▶ [Requirement]
Pick up the email exchange on bundling and minification over HTTP/1.1 below, writing what comes after its final sentence.

RE: Performance implications of Bundling and Minification on HTTP/1.1

Bjoern,

You are correct regarding the wording of where the scripts were from. What I should have said is that we looked at content that was from the same "site". This was to clarify that we were not trying to bundle scripts from many different sites as this likely would not be practical. The goal was to use a version of bundling and minification that could be applied immediately.

The compressed size only includes the content size, not any HTTP overhead. The way we got the data was serving the files through IIS with Fiddler as the client sending two requests: one without accept-encoding and one with accept-encoding. We then got the size as the content-lengths of the responses. That way, we were guaranteed to use the same compression algorithm in all cases.

As for comparing the minification vs. just bundling (concatenation), here is the data if we just concatenate the CSS content from huffingtonpost.com and then compressed them as one document. The size difference is still noticeable (75230 - 69803 = 5427 bytes):

Compressing 6 CSS individually:               77495 bytes
Compressing the minified CSS bundle:    69803 bytes
Compression the 6 concatenated files:  75230 bytes

We'll be giving out the raw data in a day or two so that you can have a look for yourself.

As to your general point, these are relatively high-traffic public sites that clearly have gone through some level of optimization yet still leaves a lot of room open for more to be done. While I do agree that tooling support is evolving I don't think it takes away from the larger point that we have to take both protocol and content into consideration when considering performance and that there are obvious things that can help a great deal simply using existing infrastructure.

Henrik

-----Original Message-----
From: Bjoern Hoehrmann [mailto:derhoermi@gmx.net] 
Sent: Monday, June 25, 2012 3:00 PM
To: Henrik Frystyk Nielsen
Cc: HTTP Working Group; Howard Dierking
Subject: Re: Performance implications of Bundling and Minification on HTTP/1.1

* Henrik Frystyk Nielsen wrote:
>[1] 
>http://blogs.msdn.com/b/henrikn/archive/2012/06/17/performance-implicat
>ions-of-bundling-and-minification-on-http.aspx

"We only looked at CSS and JS coming from the same DNS domain (i.e. for digg.com we looked at anything under *.digg.com." As far as I can tell, http://digg.com/ does not load any scripts from digg.com, most digg- specific scripts seem to come from *.diggstatic.com instead. The same goes for many of the other examples, http://www.bbc.co.uk/ loads from *.bbcimg.co.uk and *.static.bbci.co.uk, http://www.huffingtonpost.com/ loads from *.huffpost.com (and a single one from *.huffingtonpost.com), and so on. At least for the BBC I am quite sure this has not changed in recent weeks, so it seems a different measure was used than the above.

▶ [Record excerpts]
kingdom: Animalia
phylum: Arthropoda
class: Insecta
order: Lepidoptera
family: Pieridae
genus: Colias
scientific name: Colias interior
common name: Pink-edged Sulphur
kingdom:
--
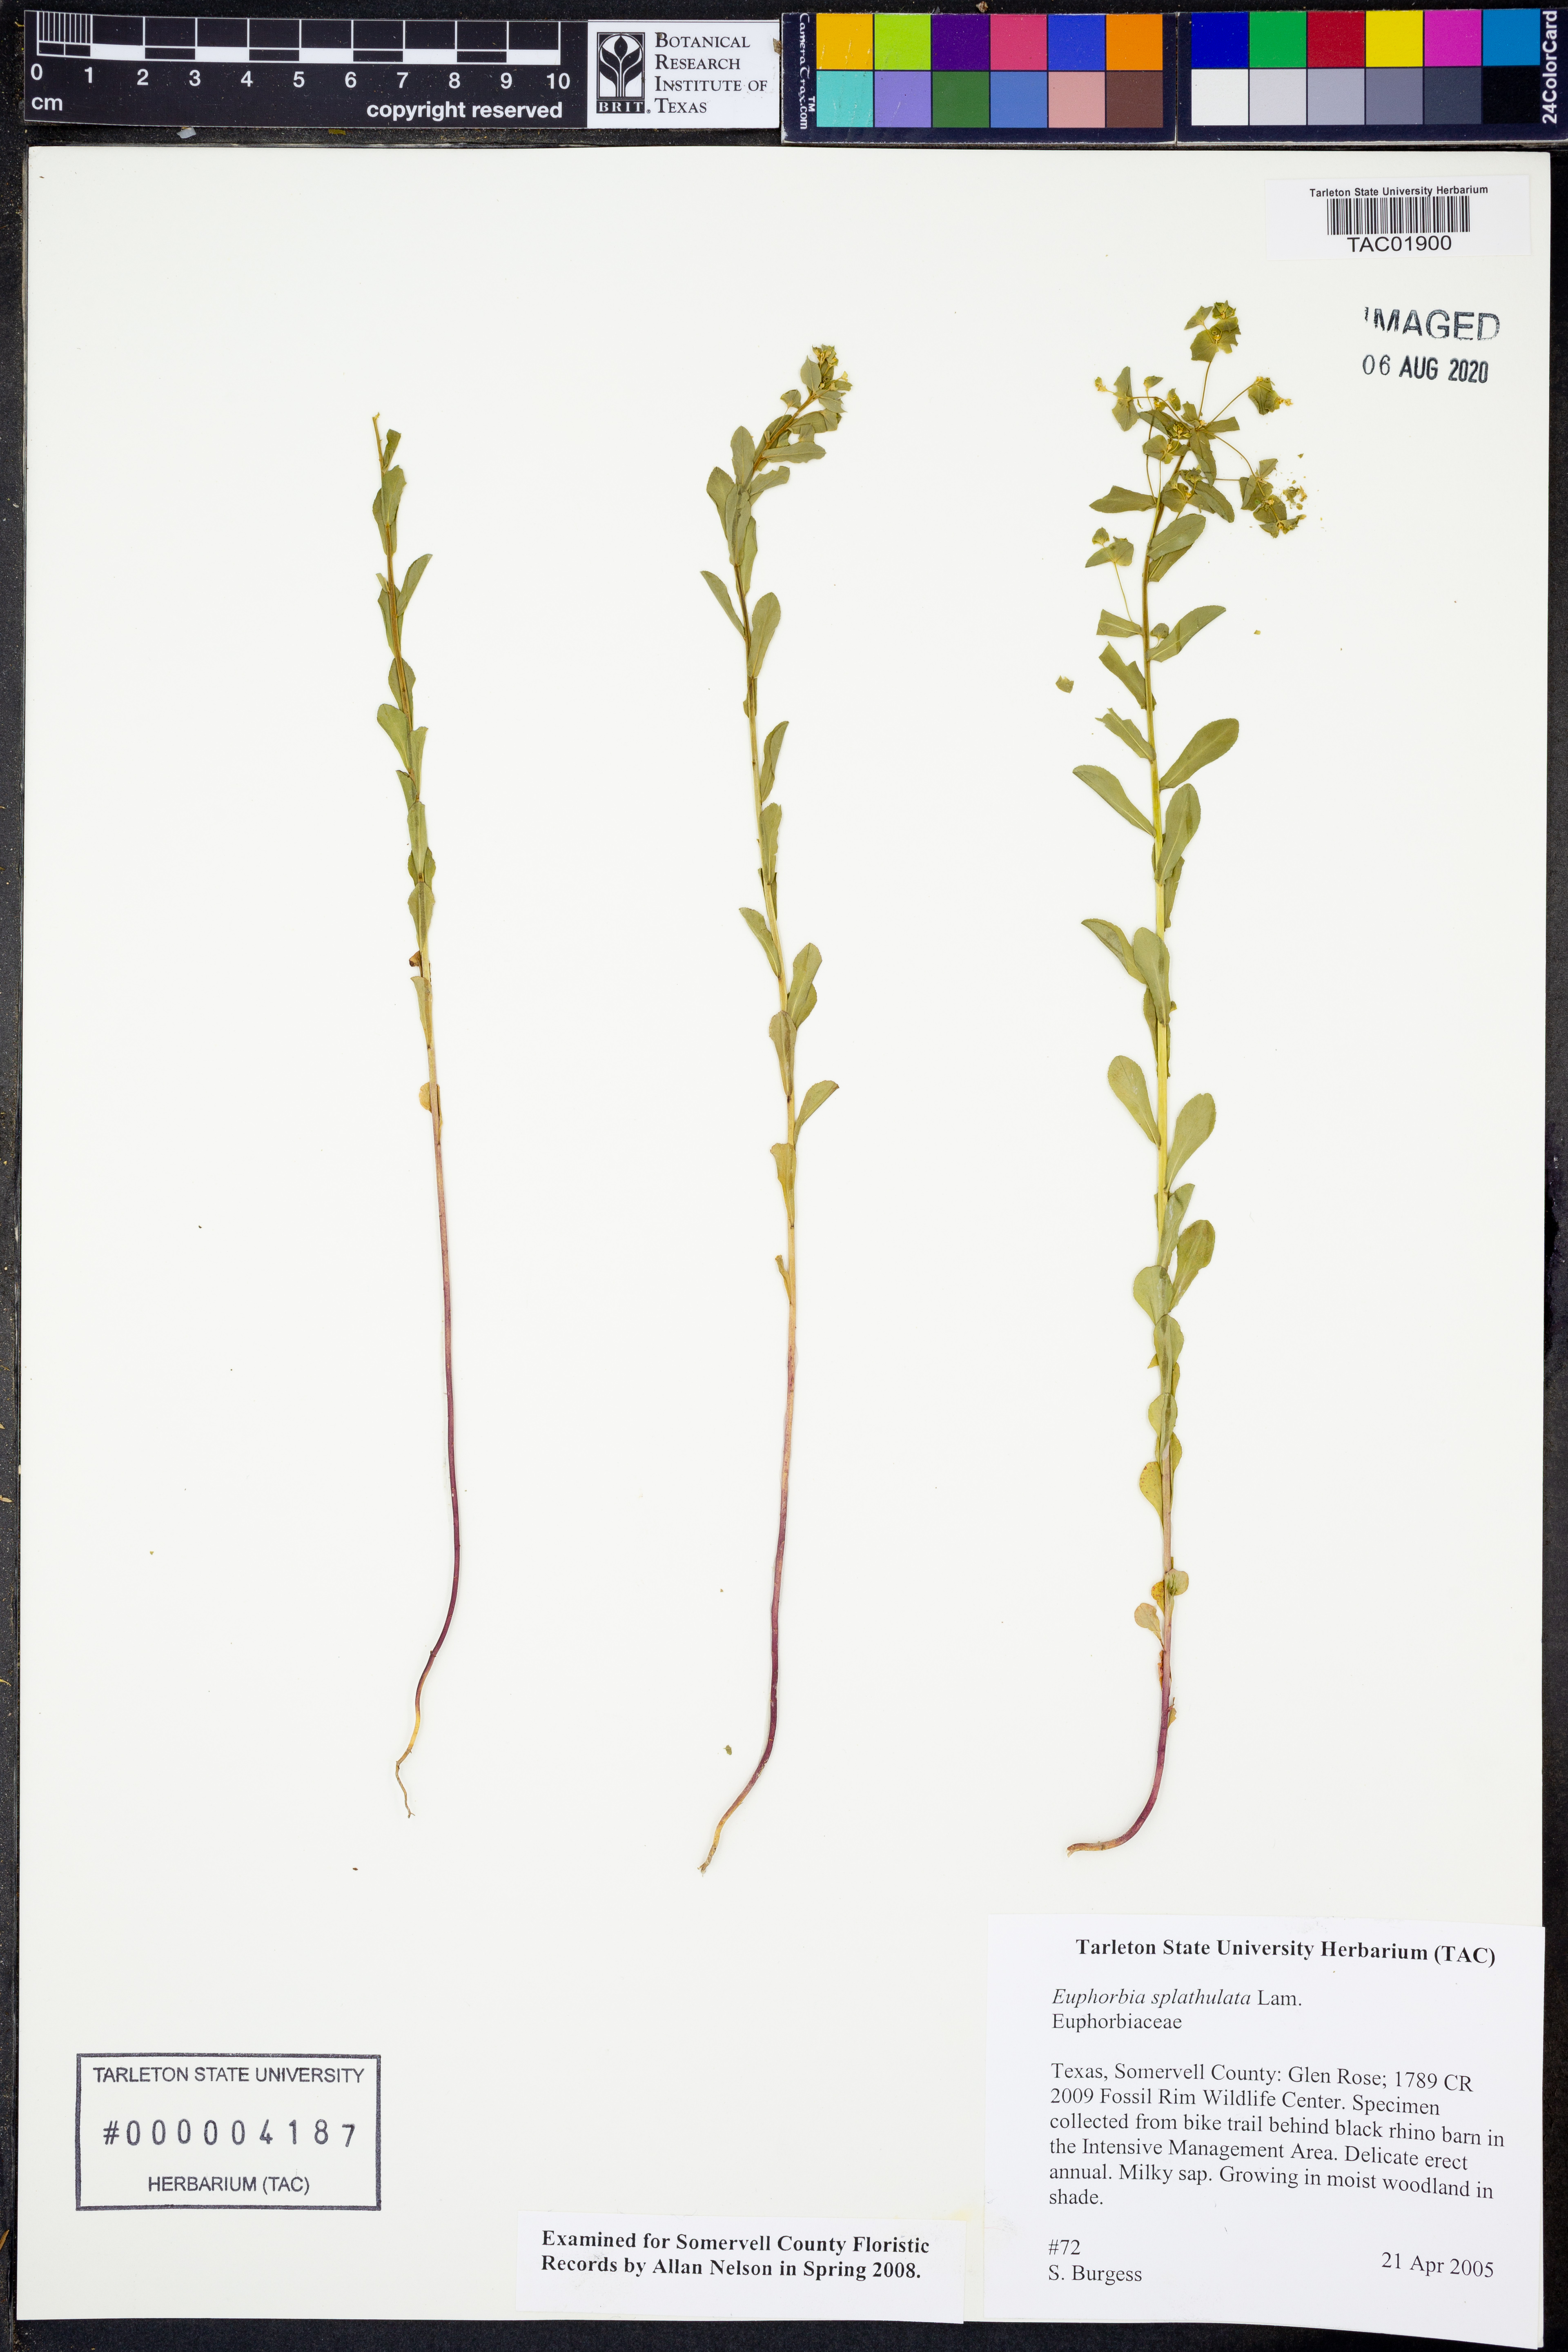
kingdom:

▶ [Answer to this problem]
I am not sure why the bundles are several kilobytes bigger than the sum of the individual sizes, it would seem to take about one byte to conca- tenate them (e.g., bloomberg.com has "js size (kb)" 408 and "js bundle size (kb)" 410, which would make for a kilobyte of difference even if there are rounding problems). If headers were counted, the size should go down, as the bundle comes with less header overhead.

"In addition to removing white space, minification typically shortens variable names and other identifiers and removes pieces that are not used." I do not think changing variable names is "typical" for minifi- cation. I am not sure what to look at due to the first issue above, but the minification savings seem unreasonable; as far as comment removal and white space normalization goes, the sites seem to mostly use mini- fied scripts already, but they might not try to shorten variable names, though the referenced blog posting explaining minification also doesn't really mention that as an optimization. For CSS the results are closer, but for, say, http://www.bbc.co.uk/ I get more like 13% minification savings than 26% as in the blog posting (results vary with browsers and other things, there are, for instance, "conditional comments" that hide some references to external content from some browsers).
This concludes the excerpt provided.